There are a few ways to hide a stored procedure in a stored procedure in SQL Server, but one common approach is to use dynamic SQL. Dynamic SQL allows you to generate and execute T-SQL statements at runtime, which can be used to hide the underlying stored procedure. Here is an example of how to hide a stored procedure named “usp_HiddenProcedure” in a stored procedure named “usp_WrapperProcedure”:
CREATE PROCEDURE usp_WrapperProcedure AS BEGIN DECLARE @sql NVARCHAR(MAX) SET @sql = 'EXEC usp_HiddenProcedure' EXEC sp_executesql @sql END
In this example, the “usp_WrapperProcedure” stored procedure generates and executes a dynamic SQL statement that calls the “usp_HiddenProcedure” stored procedure. The “usp_WrapperProcedure” stored procedure can be executed by users, but the underlying “usp_HiddenProcedure” stored procedure is not directly accessible.

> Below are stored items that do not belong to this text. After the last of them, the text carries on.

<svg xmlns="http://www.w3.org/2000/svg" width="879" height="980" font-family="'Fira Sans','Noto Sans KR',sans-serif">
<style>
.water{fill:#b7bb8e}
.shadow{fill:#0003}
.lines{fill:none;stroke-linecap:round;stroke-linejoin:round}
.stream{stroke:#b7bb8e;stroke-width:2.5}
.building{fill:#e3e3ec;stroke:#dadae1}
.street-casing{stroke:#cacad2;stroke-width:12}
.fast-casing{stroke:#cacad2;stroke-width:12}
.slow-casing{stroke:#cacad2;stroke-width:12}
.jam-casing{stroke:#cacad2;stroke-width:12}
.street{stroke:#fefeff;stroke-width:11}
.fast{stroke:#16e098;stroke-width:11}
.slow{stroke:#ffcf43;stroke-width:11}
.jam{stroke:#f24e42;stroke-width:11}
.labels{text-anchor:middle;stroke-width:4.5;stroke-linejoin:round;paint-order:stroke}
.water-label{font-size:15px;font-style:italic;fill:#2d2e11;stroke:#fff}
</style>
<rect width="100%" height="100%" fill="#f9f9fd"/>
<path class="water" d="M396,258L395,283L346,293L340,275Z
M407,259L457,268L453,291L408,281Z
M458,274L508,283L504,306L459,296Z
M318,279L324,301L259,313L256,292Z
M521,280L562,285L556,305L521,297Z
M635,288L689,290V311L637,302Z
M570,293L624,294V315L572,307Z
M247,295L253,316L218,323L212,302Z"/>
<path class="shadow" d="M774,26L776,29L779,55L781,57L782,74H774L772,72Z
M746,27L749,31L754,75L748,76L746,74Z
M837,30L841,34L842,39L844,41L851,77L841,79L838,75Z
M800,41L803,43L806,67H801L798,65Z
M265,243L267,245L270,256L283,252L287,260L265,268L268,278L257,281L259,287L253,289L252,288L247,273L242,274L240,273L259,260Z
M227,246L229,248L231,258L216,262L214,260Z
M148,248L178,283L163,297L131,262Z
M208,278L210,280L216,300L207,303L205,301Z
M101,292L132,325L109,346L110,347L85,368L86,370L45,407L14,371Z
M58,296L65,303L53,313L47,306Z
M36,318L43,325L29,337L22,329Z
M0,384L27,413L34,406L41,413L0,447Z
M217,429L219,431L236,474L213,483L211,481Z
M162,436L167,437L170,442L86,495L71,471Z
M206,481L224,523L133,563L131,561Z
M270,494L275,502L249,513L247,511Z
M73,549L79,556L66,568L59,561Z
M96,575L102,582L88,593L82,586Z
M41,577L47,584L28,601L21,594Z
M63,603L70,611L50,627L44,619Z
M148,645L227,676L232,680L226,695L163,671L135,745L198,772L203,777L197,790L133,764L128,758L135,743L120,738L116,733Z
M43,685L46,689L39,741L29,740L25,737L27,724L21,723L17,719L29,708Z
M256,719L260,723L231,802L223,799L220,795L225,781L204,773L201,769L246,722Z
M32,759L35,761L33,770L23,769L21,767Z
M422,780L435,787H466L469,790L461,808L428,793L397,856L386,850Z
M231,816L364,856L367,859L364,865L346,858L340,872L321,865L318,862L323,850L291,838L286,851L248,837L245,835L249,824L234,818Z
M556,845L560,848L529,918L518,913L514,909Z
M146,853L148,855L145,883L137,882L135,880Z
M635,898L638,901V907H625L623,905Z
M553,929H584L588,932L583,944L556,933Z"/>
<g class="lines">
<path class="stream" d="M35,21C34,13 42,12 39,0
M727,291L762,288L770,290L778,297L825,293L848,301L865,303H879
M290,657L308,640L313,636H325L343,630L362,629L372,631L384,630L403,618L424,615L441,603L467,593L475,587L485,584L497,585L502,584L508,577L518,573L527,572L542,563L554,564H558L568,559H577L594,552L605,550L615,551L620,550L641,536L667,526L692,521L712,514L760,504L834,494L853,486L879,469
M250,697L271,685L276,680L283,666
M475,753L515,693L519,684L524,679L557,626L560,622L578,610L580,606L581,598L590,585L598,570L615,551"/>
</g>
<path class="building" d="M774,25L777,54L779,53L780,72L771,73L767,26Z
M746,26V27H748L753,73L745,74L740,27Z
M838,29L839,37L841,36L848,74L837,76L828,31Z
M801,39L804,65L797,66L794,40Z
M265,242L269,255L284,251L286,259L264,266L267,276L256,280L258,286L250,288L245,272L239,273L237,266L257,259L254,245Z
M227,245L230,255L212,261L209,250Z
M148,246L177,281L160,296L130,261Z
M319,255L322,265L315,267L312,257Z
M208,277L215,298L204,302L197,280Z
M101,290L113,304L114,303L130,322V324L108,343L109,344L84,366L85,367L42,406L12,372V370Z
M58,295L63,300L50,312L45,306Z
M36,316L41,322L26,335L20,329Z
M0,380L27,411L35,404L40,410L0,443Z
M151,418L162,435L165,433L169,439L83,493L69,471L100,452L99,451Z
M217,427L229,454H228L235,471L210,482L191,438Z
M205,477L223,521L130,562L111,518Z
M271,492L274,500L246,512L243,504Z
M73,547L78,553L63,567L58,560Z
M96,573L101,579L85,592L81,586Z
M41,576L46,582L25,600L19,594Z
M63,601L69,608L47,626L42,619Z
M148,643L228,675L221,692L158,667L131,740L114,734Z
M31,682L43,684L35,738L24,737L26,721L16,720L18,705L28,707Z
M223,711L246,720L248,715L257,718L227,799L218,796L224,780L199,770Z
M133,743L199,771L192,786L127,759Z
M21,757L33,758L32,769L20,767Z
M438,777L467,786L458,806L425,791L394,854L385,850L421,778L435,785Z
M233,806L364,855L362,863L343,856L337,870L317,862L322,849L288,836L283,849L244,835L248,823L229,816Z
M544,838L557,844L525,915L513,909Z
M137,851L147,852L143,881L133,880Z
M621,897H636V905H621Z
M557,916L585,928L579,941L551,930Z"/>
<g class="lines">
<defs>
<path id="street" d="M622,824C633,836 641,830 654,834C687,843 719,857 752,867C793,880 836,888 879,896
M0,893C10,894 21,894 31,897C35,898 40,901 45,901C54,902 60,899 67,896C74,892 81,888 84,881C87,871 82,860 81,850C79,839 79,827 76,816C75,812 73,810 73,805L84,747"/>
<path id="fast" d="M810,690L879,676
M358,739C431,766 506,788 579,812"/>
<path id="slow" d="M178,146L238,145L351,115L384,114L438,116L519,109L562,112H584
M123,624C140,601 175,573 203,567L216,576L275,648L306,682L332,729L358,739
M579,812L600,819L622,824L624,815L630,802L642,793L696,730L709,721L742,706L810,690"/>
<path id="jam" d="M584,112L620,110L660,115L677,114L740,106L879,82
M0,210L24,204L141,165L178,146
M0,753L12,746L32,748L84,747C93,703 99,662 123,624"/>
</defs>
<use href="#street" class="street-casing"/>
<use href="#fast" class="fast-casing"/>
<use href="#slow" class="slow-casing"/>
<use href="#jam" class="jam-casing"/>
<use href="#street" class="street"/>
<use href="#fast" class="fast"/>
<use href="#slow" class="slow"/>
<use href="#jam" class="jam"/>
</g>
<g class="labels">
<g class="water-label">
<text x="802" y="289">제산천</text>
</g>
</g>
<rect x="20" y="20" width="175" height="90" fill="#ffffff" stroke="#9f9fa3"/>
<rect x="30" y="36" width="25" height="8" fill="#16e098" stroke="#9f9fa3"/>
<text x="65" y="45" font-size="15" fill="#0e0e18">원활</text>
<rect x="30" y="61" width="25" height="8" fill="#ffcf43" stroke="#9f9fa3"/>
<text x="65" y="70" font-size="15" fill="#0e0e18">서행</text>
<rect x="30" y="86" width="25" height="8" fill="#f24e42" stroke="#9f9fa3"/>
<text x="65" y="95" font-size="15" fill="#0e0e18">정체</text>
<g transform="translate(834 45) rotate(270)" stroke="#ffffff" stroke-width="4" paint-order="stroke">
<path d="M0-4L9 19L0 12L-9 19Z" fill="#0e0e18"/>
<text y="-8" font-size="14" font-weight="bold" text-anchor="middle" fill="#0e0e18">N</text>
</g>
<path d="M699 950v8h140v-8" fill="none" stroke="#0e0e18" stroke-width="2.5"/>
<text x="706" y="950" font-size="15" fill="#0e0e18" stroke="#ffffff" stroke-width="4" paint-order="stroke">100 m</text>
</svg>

It’s worth noting that this approach could have limitations and might not be the best choice in all cases. It’s also important to keep in mind that this method only hides the stored procedure, but it does not provide any security or access control for the stored procedure, so it should not be used as a security measure, it’s best to use it for encapsulation and abstraction purposes.